Online speaker diarization of meetings guided by speech separation

Elio Gruttadauria,Mathieu Fontaine,Slim Essid
2024-01-30
Abstract:Overlapped speech is notoriously problematic for speaker diarization systems. Consequently, the use of speech separation has recently been proposed to improve their performance. Although promising, speech separation models struggle with realistic data because they are trained on simulated mixtures with a fixed number of speakers. In this work, we introduce a new speech separation-guided diarization scheme suitable for the online speaker diarization of long meeting recordings with a variable number of speakers, as present in the AMI corpus. We envisage ConvTasNet and DPRNN as alternatives for the separation networks, with two or three output sources. To obtain the speaker diarization result, voice activity detection is applied on each estimated source. The final model is fine-tuned end-to-end, after first adapting the separation to real data using AMI. The system operates on short segments, and inference is performed by stitching the local predictions using speaker embeddings and incremental clustering. The results show that our system improves the state-of-the-art on the AMI headset mix, using no oracle information and under full evaluation (no collar and including overlapped speech). Finally, we show the strength of our system particularly on overlapped speech sections.
Audio and Speech Processing,Machine Learning,Sound,Signal Processing
What problem does this paper attempt to address?

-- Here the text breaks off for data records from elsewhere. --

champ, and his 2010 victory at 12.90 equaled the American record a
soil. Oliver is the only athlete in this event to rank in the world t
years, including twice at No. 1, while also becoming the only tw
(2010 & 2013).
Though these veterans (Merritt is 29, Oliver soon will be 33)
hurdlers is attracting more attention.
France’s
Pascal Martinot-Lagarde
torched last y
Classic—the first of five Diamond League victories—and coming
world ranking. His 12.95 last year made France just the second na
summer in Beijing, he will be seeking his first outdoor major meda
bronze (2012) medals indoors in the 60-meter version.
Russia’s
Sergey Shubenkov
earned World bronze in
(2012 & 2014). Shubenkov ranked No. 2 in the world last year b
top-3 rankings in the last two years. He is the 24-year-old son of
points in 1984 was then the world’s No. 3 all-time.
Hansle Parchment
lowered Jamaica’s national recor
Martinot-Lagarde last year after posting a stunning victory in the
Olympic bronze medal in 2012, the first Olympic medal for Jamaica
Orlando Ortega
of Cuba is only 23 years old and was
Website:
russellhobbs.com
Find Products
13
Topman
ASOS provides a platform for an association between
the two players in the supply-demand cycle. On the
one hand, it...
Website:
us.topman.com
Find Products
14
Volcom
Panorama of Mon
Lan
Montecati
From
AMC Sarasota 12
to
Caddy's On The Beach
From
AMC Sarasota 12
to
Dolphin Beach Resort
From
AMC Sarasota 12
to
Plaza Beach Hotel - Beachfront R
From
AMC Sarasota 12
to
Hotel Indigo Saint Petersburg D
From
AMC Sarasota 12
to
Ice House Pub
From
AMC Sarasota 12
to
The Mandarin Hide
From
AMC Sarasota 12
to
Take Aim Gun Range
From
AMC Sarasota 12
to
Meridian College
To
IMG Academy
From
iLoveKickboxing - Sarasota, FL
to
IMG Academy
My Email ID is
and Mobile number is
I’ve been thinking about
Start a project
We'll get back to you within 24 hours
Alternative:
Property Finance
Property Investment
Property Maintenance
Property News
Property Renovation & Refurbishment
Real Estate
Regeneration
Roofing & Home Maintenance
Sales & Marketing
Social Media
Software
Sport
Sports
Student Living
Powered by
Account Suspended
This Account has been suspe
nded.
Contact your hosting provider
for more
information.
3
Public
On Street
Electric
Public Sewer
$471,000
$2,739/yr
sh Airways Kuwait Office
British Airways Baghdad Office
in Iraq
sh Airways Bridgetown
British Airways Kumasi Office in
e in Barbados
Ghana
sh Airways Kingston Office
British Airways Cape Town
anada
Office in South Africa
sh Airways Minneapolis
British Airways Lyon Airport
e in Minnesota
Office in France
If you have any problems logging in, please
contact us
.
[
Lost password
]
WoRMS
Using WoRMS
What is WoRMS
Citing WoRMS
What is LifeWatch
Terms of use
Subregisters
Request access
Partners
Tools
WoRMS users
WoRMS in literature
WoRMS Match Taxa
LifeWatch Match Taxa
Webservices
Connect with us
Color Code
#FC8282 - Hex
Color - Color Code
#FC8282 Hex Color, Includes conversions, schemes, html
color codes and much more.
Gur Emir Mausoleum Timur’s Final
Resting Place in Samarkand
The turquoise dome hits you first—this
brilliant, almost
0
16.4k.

This paper explores how to solve the speaker diarization problem in online meeting speech recognition, especially the challenge of handling overlapping speech. Current methods perform poorly when dealing with real data, especially in scenarios with multiple speakers. The paper proposes a new speaker diarization scheme based on speech separation guidance, which is suitable for online processing of long meeting recordings and can adapt to variable numbers of speakers, such as those in the AMI corpus. In the study, the authors used two different speech separation networks (ConvTasNet and DPRNN), each outputting two or three source signals. Then speech activity detection is performed on each estimated source, and speaker diarization results are generated through end-to-end fine-tuning and incremental clustering. The system runs on short time segments and merges local predictions through speaker embeddings and incremental clustering. Experimental results show that the system improves the state-of-the-art performance in the online setting of the AMI headset-mix data set, particularly in handling overlapping speech. Although the speech separation models face difficulties when the number of speakers does not match between training and testing stages, the system is able to adapt to any number of speakers. The paper also validates the effect of each component and the performance of different speech separation models through comparative experiments. In conclusion, this paper addresses the problem of handling overlapping speech in online speaker diarization systems and achieves state-of-the-art performance on the AMI dataset.